As the morning of Oct. 7 recedes into the distance, its horrors only seem to be growing. Again and again, we Israelis tell ourselves what has become part of the formative story of our identity and our destiny. How for several hours Hamas terrorists invaded the homes of Israelis, murdered some 1,200 people, raped and kidnapped, looted and burned. During those nightmarish hours, before the Israel Defense Forces snapped out of its shock, Israelis had a harsh and concrete glimpse of what might happen if their country not only suffered a punishing blow but also actually ceased to exist. If Israel were no longer.

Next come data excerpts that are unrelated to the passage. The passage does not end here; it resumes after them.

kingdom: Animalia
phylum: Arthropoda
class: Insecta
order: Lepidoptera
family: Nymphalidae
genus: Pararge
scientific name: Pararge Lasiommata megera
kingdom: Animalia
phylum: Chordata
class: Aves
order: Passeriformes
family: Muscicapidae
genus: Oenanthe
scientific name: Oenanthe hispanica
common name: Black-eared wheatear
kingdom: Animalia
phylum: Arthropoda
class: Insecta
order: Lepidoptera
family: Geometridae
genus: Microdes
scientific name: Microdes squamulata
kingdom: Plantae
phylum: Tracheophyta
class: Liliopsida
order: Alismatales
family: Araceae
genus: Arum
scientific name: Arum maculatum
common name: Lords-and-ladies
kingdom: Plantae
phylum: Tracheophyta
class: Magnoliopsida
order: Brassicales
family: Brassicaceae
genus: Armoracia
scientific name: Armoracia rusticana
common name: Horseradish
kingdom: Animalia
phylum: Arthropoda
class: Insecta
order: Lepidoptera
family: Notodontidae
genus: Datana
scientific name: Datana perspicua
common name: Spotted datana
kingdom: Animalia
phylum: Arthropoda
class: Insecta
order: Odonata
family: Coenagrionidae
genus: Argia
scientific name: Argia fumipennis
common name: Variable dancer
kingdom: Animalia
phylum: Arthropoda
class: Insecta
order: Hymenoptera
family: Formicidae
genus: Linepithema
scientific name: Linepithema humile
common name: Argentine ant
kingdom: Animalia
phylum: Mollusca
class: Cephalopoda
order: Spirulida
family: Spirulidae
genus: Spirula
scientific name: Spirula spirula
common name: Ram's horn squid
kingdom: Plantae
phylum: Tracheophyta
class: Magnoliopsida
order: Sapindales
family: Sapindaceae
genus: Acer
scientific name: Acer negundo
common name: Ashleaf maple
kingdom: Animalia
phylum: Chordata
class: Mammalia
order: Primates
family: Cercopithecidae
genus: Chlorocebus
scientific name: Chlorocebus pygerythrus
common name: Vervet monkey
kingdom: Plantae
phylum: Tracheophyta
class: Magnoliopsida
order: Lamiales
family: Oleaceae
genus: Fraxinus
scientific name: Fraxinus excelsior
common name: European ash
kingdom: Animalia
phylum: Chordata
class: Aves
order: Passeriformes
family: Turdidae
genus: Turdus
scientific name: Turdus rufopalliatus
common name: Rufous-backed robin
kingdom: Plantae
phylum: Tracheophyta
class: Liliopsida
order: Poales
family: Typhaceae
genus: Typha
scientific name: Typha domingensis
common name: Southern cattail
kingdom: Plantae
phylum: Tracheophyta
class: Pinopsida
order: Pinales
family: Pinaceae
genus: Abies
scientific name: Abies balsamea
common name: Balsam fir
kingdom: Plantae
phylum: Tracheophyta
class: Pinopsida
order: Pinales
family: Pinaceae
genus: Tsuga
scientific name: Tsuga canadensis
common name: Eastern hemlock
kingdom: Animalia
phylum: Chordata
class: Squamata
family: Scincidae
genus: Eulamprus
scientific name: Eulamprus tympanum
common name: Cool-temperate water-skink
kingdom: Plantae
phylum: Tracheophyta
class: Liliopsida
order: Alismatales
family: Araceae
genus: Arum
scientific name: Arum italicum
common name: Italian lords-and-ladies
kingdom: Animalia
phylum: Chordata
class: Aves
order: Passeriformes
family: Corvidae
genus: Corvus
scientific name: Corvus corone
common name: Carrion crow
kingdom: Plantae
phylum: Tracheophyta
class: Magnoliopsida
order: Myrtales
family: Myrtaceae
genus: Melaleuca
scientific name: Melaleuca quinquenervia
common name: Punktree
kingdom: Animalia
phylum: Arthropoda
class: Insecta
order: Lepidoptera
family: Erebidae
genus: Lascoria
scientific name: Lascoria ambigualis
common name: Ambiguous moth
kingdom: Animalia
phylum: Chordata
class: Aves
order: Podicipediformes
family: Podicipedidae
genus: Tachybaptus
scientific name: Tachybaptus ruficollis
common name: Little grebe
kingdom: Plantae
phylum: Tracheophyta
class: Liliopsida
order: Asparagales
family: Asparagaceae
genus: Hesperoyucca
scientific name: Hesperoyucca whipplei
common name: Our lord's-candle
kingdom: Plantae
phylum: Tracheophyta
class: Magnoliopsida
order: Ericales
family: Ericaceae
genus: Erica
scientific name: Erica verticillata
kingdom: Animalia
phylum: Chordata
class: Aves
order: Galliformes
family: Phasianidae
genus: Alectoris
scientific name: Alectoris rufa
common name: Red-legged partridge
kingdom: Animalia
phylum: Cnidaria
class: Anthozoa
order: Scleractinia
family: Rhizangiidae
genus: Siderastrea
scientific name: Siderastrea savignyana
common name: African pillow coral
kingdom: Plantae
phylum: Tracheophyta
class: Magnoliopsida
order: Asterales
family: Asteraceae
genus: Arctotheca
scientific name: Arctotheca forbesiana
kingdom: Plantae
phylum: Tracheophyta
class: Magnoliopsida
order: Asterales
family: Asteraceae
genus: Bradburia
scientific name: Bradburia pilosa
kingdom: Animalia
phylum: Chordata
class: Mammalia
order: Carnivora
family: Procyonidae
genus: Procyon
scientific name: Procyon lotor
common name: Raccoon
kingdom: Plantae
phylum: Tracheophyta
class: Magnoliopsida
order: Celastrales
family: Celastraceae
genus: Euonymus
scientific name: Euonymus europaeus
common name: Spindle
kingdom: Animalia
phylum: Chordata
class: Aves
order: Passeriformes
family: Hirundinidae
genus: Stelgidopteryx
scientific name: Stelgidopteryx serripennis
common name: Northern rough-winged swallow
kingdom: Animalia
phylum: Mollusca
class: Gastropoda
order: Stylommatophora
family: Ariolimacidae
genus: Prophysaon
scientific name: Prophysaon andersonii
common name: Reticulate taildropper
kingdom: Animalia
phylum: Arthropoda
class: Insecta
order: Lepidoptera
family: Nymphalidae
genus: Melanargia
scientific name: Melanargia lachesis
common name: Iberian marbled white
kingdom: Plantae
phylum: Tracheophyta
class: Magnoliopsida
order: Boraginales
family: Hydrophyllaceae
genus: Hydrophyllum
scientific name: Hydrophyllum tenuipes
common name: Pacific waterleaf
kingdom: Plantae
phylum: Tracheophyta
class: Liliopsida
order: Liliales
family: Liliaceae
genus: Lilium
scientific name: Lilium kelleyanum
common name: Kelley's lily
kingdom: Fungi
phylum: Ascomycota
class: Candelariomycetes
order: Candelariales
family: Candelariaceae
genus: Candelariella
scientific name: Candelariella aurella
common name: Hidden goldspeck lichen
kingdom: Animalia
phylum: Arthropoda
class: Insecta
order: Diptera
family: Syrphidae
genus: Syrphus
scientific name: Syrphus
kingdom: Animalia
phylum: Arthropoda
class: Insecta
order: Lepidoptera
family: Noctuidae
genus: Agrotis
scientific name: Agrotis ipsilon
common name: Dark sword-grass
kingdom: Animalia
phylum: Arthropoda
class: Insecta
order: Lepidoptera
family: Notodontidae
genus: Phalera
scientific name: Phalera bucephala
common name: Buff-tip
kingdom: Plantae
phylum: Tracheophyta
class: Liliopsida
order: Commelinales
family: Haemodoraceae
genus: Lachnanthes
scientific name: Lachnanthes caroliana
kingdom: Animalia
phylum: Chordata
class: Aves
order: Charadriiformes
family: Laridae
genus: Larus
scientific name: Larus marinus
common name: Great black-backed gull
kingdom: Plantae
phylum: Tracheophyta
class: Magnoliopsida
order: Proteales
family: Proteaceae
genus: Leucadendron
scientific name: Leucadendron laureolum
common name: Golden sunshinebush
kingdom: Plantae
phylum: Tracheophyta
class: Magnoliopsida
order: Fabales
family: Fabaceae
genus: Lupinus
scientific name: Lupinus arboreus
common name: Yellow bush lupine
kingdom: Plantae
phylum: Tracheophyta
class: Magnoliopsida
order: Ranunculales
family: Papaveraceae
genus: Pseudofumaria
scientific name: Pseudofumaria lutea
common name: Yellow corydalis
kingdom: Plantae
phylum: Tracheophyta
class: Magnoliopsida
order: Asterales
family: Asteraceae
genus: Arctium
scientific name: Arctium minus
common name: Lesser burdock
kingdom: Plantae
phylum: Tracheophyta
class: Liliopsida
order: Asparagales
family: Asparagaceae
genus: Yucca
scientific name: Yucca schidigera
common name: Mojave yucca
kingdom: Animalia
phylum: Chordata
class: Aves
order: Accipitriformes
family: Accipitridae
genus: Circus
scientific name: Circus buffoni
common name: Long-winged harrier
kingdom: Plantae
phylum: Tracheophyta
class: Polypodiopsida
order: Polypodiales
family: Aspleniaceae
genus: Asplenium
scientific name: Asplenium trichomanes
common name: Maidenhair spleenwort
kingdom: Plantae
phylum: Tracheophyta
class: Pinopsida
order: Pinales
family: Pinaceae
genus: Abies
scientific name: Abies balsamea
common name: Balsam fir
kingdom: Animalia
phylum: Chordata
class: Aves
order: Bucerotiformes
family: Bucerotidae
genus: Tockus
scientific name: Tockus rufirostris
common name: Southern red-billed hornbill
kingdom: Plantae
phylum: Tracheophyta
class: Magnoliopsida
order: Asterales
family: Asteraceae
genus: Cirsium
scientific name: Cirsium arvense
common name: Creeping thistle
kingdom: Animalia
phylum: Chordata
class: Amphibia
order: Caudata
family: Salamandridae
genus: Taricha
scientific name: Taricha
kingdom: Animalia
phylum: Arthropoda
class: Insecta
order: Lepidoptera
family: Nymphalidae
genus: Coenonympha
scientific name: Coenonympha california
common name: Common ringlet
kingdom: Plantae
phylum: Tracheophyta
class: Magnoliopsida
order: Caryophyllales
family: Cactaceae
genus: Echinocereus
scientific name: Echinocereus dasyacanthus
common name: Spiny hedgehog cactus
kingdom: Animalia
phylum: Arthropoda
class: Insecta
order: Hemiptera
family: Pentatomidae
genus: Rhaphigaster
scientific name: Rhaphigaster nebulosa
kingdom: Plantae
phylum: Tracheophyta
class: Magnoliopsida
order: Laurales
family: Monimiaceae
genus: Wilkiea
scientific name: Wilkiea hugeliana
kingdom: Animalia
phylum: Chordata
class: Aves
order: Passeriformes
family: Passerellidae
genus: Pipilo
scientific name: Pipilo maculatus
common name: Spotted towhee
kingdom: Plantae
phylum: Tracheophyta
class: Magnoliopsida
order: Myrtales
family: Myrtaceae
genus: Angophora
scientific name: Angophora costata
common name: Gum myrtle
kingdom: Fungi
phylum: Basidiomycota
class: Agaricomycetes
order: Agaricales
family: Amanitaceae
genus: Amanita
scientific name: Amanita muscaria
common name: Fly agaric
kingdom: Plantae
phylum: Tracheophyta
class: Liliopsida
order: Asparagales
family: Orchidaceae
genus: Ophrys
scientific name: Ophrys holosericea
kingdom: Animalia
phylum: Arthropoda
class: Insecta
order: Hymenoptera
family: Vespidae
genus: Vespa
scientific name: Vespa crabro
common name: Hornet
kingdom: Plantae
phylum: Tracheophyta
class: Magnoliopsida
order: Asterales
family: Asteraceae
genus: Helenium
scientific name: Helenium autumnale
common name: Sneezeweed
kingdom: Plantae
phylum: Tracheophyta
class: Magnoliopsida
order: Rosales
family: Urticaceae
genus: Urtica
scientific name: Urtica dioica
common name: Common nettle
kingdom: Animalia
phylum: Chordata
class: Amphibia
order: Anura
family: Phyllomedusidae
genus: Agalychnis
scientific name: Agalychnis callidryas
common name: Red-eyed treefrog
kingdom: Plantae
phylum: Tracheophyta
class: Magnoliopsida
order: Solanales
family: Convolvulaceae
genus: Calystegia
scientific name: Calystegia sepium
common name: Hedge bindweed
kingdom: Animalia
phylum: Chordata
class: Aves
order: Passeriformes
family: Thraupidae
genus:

I have talked with Jewish people living outside of Israel who have said that their physical — and spiritual — existence felt vulnerable during those hours. But more than that: Something of their life force had been taken, forever. Some were even surprised by the magnitude to which they needed Israel to exist both as an idea and as a concrete fact.
As the army began to strike back, civil society was already enlisting en masse in rescue and logistical operations, with many thousands of citizens volunteering to do what the government should have been doing were it not in a state of feckless paralysis.
At the time of publication, according to data from the Hamas-run Gaza Ministry of Health, more than 30,000 Palestinians have been killed in the Gaza Strip since Oct. 7. They include many children, women and civilians, many of whom were not Hamas members and played no part in the cycle of war. “Uninvolved,” as Israel calls them in conflictese, the language with which nations at war deceive themselves so as not to face the repercussions of their acts.
The renowned kabbalah scholar Gershom Scholem coined a saying: “All the blood flows to the wound.” Nearly five months after the massacre, that is how Israel feels. The fear, the shock, the fury, the grief and humiliation and vengefulness, the mental energies of an entire nation — all of those have not stopped flowing to that wound, to the abyss into which we are still falling.
We cannot put aside our thoughts of the young girls and women, and the men, too, it seems, who were raped by attackers from Gaza, murderers who filmed their own crimes and broadcast them live to the victims’ families; of the babies killed; of the families burned alive.